La castidad es posible

Claudel quisiera que Françoise perteneciese a la Tercera Orden, pero ella es reticente y, porque el amigo insiste, le revela que ha hecho voto de castidad y que no tiene necesidad de otra cosa. Le escribe a propósito el poeta: «La castidad, ¿es posible a los jóvenes? Sí. Se necesita tener confianza en la Gracia que lo puede todo, pero se nos pide un esfuerzo de abstención: evitar las ocasiones próximas y lejanas, lecturas, espectáculos; un esfuerzo positivo: frecuentar los sacramentos, ser caritativa, estar siempre ocupado, rezar». No faltan en el epistolario referencias a obras de Claudel. Sobre L’Epée et le Miroir se lee: «Tengo como la impresión de que será mi último libro importante, muy místico y apasionado. (…) He apreciado mucho lo que dices de Bach, pero nunca he podido amar a este músico. Me fastidia. Y, además, es protestante y eso me basta. ¿Qué puedo esperar de bueno de un protestante?» Y también: «Ida Rubinstein y Strawinsky me han pedido hacer para ellos un nuevo oratorio y he escrito el primer acto de un Tobia (que ha quedado bastante bien). Después, Strawinsky ha cambiado de opinión y me ha escrito ¡que sus principios religiosos le impedían poner en música un drama tomado de la sagrada Escritura!».

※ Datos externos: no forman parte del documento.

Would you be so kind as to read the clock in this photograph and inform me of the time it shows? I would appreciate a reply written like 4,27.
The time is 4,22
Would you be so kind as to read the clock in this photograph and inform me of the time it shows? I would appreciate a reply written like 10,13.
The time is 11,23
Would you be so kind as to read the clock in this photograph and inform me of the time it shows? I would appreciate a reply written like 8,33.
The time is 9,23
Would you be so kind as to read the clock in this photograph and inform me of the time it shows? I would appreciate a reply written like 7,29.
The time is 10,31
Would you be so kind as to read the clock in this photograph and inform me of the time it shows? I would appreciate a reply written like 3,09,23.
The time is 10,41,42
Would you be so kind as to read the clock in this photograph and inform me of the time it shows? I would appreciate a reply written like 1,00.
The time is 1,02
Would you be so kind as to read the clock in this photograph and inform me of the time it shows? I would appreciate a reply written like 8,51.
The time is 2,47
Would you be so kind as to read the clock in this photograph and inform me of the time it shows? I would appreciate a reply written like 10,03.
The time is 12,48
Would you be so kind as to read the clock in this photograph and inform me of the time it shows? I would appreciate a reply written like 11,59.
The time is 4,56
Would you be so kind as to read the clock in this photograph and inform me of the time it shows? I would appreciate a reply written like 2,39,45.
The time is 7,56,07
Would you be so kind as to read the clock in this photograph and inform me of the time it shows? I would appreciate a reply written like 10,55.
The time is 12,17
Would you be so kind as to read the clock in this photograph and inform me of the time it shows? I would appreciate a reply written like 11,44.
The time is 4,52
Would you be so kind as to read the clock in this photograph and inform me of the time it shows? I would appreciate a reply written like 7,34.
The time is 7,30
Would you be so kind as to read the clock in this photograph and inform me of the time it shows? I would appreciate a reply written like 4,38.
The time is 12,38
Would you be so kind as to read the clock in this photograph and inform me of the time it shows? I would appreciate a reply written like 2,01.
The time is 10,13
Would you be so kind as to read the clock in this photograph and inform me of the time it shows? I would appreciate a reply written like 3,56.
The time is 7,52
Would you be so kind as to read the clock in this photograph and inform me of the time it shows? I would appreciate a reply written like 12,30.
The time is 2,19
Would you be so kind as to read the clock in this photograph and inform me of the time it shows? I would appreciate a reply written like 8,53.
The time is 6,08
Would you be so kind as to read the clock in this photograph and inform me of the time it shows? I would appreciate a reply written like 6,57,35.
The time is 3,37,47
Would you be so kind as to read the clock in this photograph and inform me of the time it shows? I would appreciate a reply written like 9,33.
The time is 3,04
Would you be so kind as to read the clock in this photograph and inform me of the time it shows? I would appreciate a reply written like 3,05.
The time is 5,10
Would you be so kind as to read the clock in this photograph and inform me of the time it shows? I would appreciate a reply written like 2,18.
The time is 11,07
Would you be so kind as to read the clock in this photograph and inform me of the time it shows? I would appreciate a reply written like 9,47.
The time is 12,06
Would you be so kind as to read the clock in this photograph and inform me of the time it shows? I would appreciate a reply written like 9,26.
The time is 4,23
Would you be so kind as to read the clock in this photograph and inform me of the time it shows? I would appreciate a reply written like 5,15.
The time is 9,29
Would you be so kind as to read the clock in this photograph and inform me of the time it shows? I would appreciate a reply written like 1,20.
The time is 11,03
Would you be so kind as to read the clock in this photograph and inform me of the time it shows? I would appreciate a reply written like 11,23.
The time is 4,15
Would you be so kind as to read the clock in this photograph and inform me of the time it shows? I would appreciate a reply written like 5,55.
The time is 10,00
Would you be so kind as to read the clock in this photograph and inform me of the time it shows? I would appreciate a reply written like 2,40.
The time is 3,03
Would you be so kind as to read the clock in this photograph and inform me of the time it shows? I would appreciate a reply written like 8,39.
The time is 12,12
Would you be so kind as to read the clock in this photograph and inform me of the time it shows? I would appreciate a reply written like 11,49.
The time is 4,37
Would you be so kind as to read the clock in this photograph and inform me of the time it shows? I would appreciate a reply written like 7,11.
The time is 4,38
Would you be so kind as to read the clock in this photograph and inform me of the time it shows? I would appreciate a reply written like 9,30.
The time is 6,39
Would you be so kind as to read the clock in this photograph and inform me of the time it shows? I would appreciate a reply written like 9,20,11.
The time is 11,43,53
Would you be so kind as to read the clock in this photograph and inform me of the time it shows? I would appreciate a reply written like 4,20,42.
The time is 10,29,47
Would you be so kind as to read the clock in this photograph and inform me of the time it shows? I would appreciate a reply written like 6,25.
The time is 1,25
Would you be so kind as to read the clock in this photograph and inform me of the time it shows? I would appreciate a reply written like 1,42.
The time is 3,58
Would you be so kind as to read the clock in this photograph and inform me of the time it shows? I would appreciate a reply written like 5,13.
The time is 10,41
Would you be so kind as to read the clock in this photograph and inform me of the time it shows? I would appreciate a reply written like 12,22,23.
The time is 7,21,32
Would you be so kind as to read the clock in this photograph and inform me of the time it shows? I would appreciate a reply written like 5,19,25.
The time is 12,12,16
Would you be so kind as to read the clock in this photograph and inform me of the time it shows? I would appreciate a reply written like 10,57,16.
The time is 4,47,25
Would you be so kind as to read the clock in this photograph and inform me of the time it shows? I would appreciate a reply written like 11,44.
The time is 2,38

Otras cartas hablan de escritores ilustres. El 14 de julio de 1943, Claudel señala que «la influencia de Gide y de Montherlant es bastante funesta»; mientras el 15 de julio de 1942 confiesa: «Tengo razón para creer que mi viejo amigo Romain Rolland, trabajado desde hace dos años por la Gracia, está verdaderamente a punto de convertirse». El poeta conforta así a su amiga enferma: «Que sepas, pues, que tu sacrificio, como el de tantos hermanos y hermanas de este Cordero que ha sido degollado desde la creación del mundo, no es inútil». Y el 8 de febrero de 1943, en una noche insomne, le escribe: «Pienso en aquellos a los que amo, en ti por ejemplo. En vuestra tristeza, en aquello que llamáis vuestra tristeza y que acaso no es en vosotros sino un acrecentamiento de intensidad y de calidad».